**What needs to be done**
Render the part of the material from its very first line through the line containing "exposure: exposure 0.648", that line included, as a numbered list with blank lines left out.

**Extracted entries**
______

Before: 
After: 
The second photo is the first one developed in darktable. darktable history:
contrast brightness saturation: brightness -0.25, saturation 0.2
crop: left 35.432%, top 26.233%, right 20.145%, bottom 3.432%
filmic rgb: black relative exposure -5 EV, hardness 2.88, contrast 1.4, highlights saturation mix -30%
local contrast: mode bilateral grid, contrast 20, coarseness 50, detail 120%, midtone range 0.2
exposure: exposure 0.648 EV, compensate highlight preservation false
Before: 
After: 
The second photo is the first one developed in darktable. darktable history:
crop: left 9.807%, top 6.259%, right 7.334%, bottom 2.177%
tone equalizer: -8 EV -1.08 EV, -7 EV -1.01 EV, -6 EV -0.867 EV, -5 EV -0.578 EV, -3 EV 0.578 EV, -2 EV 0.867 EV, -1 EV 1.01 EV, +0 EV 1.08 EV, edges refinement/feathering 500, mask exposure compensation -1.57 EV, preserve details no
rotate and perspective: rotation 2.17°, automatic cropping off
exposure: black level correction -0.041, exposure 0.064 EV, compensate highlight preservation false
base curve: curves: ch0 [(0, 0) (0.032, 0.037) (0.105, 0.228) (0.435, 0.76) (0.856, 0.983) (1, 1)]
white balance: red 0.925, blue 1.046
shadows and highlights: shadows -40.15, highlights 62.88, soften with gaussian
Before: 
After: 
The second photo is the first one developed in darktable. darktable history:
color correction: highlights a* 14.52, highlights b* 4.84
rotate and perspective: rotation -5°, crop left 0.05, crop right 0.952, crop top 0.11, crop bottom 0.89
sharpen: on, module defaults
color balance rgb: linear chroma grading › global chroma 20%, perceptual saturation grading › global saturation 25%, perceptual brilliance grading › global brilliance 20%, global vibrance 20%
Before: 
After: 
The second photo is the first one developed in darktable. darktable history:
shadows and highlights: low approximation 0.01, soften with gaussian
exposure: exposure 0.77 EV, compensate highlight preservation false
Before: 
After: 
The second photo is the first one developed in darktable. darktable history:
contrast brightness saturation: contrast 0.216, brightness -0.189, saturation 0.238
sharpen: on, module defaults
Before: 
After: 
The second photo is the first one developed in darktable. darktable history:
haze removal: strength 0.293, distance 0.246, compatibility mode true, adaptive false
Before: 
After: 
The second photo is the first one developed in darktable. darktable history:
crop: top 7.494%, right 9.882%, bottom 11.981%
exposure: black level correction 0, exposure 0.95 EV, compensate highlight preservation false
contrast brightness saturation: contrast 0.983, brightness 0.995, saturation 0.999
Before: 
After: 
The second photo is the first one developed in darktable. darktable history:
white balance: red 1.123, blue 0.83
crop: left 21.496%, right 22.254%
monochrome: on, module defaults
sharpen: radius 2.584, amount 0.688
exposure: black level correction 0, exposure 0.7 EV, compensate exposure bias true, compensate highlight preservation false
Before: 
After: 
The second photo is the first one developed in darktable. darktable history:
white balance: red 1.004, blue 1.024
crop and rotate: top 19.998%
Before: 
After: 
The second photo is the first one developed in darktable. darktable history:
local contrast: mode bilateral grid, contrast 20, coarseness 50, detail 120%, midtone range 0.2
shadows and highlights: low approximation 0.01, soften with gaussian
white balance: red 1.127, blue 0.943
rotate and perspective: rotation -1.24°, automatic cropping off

______

**Solution for this problem**
1. Before: 
2. After: 
3. The second photo is the first one developed in darktable. darktable history:
4. contrast brightness saturation: brightness -0.25, saturation 0.2
5. crop: left 35.432%, top 26.233%, right 20.145%, bottom 3.432%
6. filmic rgb: black relative exposure -5 EV, hardness 2.88, contrast 1.4, highlights saturation mix -30%
7. local contrast: mode bilateral grid, contrast 20, coarseness 50, detail 120%, midtone range 0.2
8. exposure: exposure 0.648 EV, compensate highlight preservation false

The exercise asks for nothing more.